EXERCISE: Look through the data for the string "following". Copy every line where it is found.

(Stored data entries)
• • • • •
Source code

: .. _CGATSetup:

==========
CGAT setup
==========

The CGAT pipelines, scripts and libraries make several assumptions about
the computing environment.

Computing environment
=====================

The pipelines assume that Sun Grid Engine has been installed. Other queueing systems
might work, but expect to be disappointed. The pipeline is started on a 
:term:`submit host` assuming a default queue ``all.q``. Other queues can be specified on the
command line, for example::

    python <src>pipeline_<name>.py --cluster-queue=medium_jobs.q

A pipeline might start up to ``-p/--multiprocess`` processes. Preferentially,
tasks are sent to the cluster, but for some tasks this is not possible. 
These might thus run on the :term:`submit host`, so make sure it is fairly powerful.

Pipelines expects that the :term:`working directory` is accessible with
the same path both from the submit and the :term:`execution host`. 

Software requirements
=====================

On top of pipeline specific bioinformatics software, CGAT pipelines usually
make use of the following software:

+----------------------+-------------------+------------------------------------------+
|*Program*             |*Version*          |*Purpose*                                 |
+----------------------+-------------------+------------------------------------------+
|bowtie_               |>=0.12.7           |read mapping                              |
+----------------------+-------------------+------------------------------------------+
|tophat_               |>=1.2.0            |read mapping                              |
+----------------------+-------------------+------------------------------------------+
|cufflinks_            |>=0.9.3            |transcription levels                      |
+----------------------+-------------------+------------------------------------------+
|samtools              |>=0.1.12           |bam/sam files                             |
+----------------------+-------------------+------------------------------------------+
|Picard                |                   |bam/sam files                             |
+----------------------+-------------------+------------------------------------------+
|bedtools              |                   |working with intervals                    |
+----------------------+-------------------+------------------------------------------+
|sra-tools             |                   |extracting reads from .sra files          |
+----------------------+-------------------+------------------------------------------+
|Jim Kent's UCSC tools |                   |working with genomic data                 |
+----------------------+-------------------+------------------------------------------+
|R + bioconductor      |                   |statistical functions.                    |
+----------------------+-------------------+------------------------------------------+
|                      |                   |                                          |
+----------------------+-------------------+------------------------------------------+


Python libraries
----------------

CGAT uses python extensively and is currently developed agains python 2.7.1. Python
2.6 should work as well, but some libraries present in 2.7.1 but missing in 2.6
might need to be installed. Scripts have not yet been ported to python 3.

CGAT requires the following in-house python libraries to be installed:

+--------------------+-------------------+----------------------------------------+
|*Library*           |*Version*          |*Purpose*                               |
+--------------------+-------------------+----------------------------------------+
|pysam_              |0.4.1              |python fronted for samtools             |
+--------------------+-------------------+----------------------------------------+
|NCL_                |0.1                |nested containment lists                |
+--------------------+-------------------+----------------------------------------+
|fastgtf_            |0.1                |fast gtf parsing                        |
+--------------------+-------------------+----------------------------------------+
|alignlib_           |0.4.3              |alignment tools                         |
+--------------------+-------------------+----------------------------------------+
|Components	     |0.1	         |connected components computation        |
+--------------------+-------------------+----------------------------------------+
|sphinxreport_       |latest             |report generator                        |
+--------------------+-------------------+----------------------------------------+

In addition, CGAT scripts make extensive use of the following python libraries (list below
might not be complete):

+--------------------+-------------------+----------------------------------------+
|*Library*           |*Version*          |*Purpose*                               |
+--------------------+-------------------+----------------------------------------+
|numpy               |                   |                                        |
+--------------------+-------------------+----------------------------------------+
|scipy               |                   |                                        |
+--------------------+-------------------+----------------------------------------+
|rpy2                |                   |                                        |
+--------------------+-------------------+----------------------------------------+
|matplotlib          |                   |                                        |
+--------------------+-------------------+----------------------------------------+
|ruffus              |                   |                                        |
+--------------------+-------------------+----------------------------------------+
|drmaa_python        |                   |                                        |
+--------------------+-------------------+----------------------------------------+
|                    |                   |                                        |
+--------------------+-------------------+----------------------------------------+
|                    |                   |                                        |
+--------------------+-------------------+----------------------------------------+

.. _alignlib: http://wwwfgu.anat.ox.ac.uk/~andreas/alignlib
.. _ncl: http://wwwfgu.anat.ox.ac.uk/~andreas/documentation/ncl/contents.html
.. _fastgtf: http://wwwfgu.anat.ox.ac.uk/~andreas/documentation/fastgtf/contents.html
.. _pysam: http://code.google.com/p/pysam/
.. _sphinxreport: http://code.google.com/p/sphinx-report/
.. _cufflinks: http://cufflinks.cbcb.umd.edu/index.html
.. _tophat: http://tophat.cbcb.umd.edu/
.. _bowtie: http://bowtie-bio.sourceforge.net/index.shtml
• • • • •
EXERCISE RESULT:
make use of the following software:
CGAT requires the following in-house python libraries to be installed:
In addition, CGAT scripts make extensive use of the following python libraries (list below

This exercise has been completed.